| Work instruction |
Return a copy of each line in the listing that includes the word "Snames".

═══

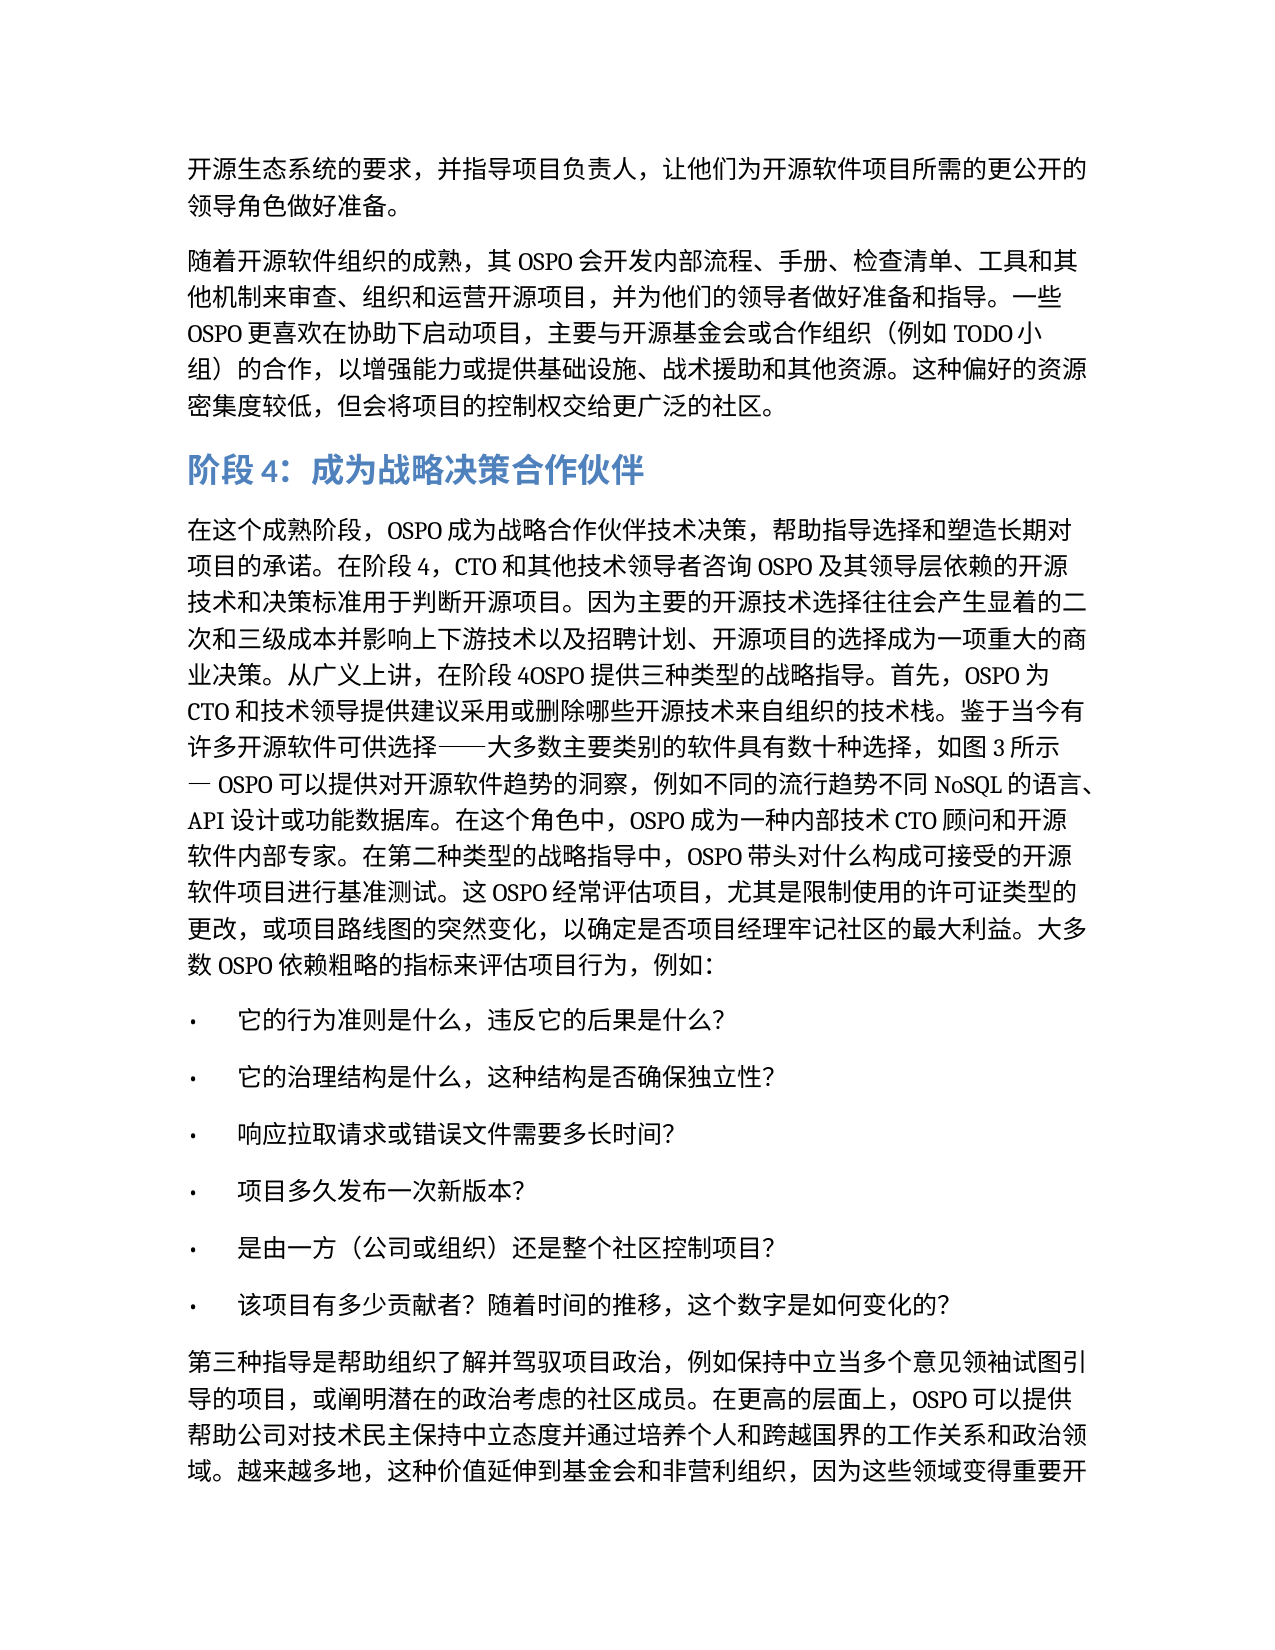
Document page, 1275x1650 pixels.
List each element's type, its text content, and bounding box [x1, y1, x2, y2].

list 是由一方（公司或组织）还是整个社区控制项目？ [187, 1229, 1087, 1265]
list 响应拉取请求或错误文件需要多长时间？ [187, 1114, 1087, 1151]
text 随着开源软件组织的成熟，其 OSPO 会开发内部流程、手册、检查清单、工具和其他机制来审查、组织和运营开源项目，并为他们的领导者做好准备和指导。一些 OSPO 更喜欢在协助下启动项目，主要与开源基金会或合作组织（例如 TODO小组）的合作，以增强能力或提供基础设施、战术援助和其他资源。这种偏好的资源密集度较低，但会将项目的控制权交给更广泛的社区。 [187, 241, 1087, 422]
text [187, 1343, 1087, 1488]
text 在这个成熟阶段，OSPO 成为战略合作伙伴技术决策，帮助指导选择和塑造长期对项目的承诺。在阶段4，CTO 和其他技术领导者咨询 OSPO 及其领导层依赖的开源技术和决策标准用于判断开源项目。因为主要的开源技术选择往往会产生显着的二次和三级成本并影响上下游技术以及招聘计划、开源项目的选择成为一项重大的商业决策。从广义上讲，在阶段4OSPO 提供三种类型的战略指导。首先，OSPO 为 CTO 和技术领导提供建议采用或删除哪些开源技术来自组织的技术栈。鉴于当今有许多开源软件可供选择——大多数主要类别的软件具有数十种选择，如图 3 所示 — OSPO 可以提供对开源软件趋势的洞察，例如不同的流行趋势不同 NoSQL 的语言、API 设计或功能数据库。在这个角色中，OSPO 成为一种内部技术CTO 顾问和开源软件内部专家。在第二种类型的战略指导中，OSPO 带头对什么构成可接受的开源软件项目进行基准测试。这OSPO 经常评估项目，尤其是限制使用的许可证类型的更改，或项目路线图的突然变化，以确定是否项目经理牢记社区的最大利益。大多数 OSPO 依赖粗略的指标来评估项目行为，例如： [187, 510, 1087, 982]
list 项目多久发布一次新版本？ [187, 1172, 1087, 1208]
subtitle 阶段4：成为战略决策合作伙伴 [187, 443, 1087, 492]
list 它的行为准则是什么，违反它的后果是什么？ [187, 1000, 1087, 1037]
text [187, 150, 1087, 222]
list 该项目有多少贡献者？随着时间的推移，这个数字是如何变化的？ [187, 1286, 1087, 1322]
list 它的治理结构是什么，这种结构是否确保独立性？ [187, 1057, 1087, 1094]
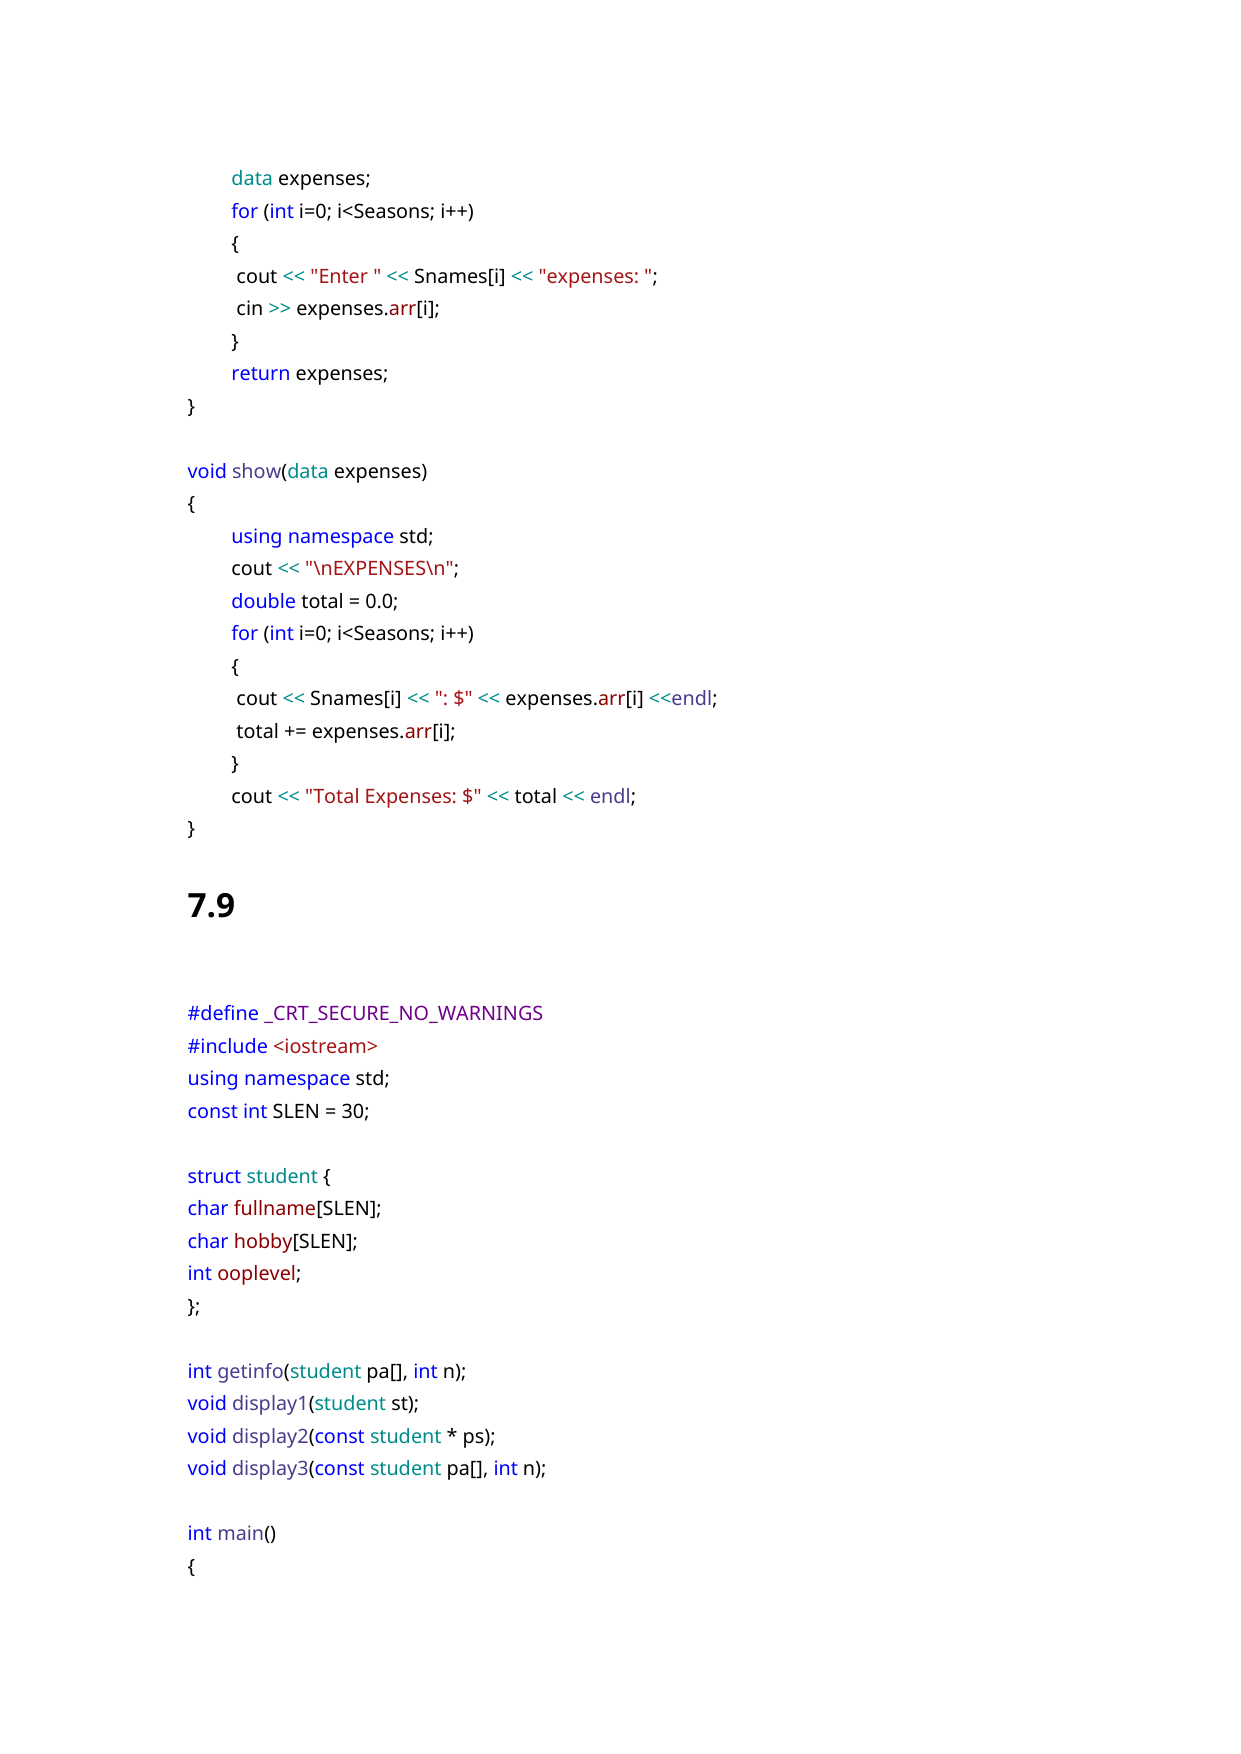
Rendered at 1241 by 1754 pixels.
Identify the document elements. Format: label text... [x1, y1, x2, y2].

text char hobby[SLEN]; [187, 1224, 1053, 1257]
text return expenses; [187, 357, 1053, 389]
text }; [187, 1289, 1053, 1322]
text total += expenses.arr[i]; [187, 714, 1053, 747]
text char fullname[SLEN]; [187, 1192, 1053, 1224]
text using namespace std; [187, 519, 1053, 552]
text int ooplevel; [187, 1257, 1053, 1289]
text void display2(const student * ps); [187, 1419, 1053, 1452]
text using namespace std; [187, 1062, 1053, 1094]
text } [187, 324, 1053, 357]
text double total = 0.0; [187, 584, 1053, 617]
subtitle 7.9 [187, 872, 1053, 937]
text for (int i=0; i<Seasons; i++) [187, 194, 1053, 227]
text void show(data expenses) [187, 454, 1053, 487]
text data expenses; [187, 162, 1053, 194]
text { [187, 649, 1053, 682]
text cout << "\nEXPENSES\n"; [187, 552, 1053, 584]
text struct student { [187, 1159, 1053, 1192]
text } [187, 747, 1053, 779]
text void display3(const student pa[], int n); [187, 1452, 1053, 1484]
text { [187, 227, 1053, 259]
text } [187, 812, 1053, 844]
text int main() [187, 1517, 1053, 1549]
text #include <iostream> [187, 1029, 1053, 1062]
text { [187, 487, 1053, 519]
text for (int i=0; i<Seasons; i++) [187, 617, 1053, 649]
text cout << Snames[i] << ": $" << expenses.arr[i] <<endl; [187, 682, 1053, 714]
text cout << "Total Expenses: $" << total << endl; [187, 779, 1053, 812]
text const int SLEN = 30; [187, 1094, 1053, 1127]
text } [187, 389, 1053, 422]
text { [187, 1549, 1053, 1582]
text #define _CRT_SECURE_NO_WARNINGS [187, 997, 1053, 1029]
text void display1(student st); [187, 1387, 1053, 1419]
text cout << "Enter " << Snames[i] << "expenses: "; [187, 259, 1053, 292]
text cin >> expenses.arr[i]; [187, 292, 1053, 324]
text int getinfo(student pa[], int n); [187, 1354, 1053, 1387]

═══

| Exercise response |
text cout << Snames[i] << ": $" << expenses.arr[i] <<endl; [187, 682, 1053, 714]
text cout << "Enter " << Snames[i] << "expenses: "; [187, 259, 1053, 292]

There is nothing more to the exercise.